WHAT YOU NEED TO DO: Pull out each line of the entries below that contains the word "slice". Case counts.

(Dataset entries)
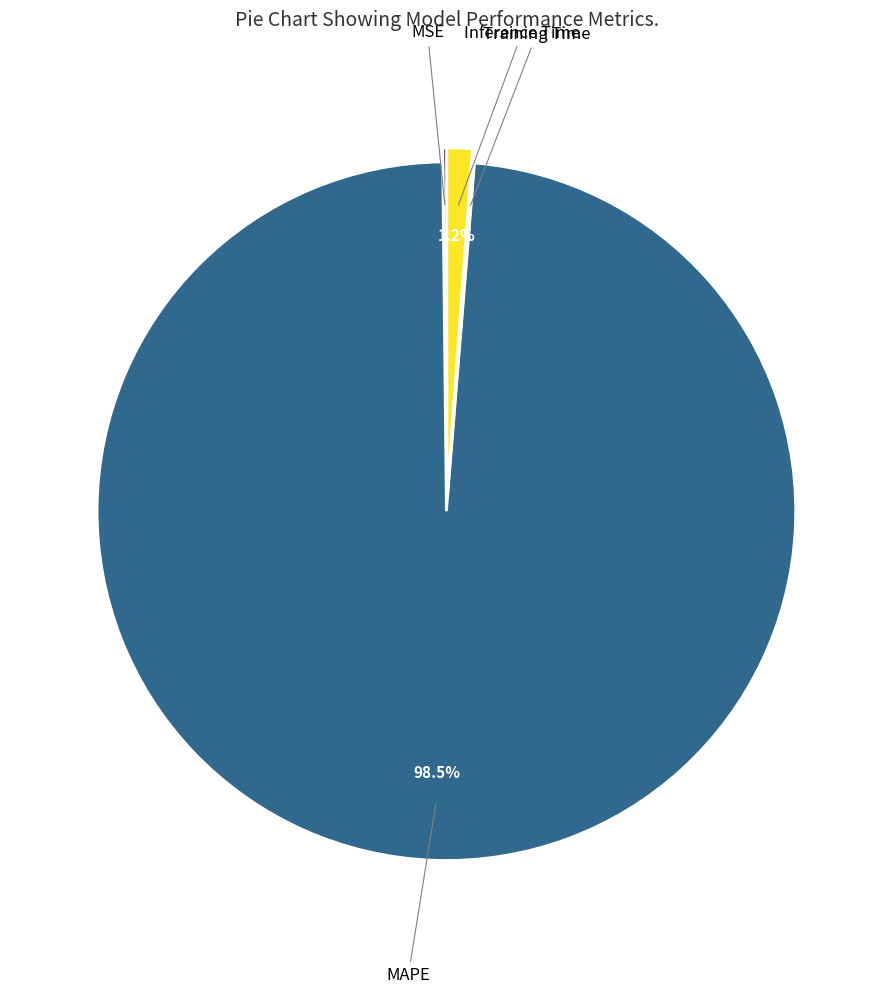

Is there a majority slice in this chart?

Yes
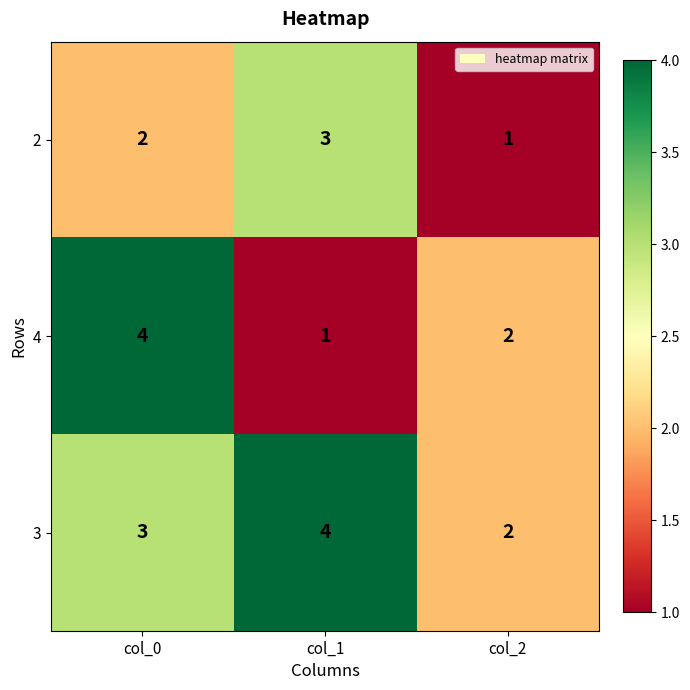

The value of 3 at col_1 is 2. True or false?

False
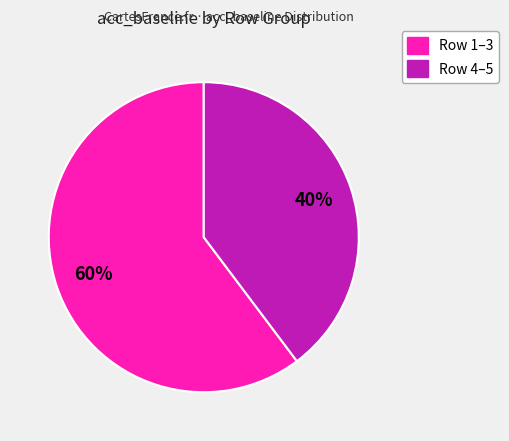

To the nearest percent, what is the average slice percentage?

50%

RESULT OF THE EXERCISE:
Is there a majority slice in this chart?
To the nearest percent, what is the average slice percentage?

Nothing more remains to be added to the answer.